> ACTIVITY
The records below must be output exactly, with no images carried over.

> DATASET
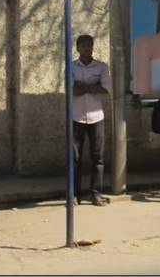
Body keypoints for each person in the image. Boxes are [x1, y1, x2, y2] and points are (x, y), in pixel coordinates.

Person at [71, 34, 111, 206]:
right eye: (84, 45)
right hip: (76, 117)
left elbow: (106, 89)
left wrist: (83, 86)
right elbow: (72, 90)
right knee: (74, 158)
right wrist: (93, 87)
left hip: (96, 117)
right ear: (78, 48)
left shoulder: (101, 67)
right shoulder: (71, 67)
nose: (87, 48)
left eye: (90, 45)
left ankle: (95, 193)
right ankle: (74, 195)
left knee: (98, 157)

> REPLY TO THE EXERCISE
Body keypoints for each person in the image. Boxes are [x1, y1, x2, y2] and points are (x, y), in pixel coordinates.

Person at [71, 34, 111, 206]:
right eye: (84, 45)
right hip: (76, 117)
left elbow: (106, 89)
left wrist: (83, 86)
right elbow: (72, 90)
right knee: (74, 158)
right wrist: (93, 87)
left hip: (96, 117)
right ear: (78, 48)
left shoulder: (101, 67)
right shoulder: (71, 67)
nose: (87, 48)
left eye: (90, 45)
left ankle: (95, 193)
right ankle: (74, 195)
left knee: (98, 157)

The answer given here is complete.